Alors, à plus de 4.000 kilomètres de là, dans l’État de Goa, dans le sud-ouest de l’Inde, les rues habituellement foisonnantes d’Israéliens se sont partiellement vidées. Aller combattre ou rester dans ce havre de paix? Beaucoup n’ont pas eu le choix. «Nous avons à peine 20% de visiteurs ici maintenant», déplore le rabbin de la Chabbad House. Ce centre communautaire juif se trouve à Palolem, un village du sud de Goa. Plus au nord, dans une auberge en bord de mer, habituée à la clientèle israélienne, le gérant, Stefen, assure n’en avoir «vu que deux depuis novembre».
Mais tous ne sont pas rentrés combattre. Certains ont même fait le trajet inverse, préférant vivre loin de l’armée israélienne. Sur les plages d’Arambol, de Morgim et de Palolem, bien que le nombre d’Israéliens soit réduit, la présence de la communauté perdure. La musique «psytrance» qui s’échappe du bar Little Italy, dans le nord de l’État de Goa, s’entend du bout de la plage.

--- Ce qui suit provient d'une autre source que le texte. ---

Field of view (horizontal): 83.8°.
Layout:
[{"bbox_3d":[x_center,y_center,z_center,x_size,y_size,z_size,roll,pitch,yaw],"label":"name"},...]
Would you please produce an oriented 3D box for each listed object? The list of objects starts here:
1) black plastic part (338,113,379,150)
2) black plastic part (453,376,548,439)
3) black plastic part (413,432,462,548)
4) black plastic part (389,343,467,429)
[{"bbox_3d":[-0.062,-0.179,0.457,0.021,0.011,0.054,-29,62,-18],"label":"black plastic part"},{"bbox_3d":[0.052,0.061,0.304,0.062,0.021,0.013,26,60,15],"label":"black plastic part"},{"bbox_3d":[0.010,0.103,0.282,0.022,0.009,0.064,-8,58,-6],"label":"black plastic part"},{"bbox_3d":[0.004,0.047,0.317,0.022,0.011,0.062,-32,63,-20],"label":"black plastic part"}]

Parmi les clients affalés sur les chaises longues, les Indiens locaux ont déserté les lieux. Pantalons amples, corps tatoués, maillots de bain échancrés, seule la jeunesse israélienne occupe l’espace. Certains ont perdu leurs proches, d’autres sont inaptes au combat ou traumatisés par les horreurs de la guerre, mais tous ont la même volonté: oublier Tsahal et la guerre Israël-Hamas.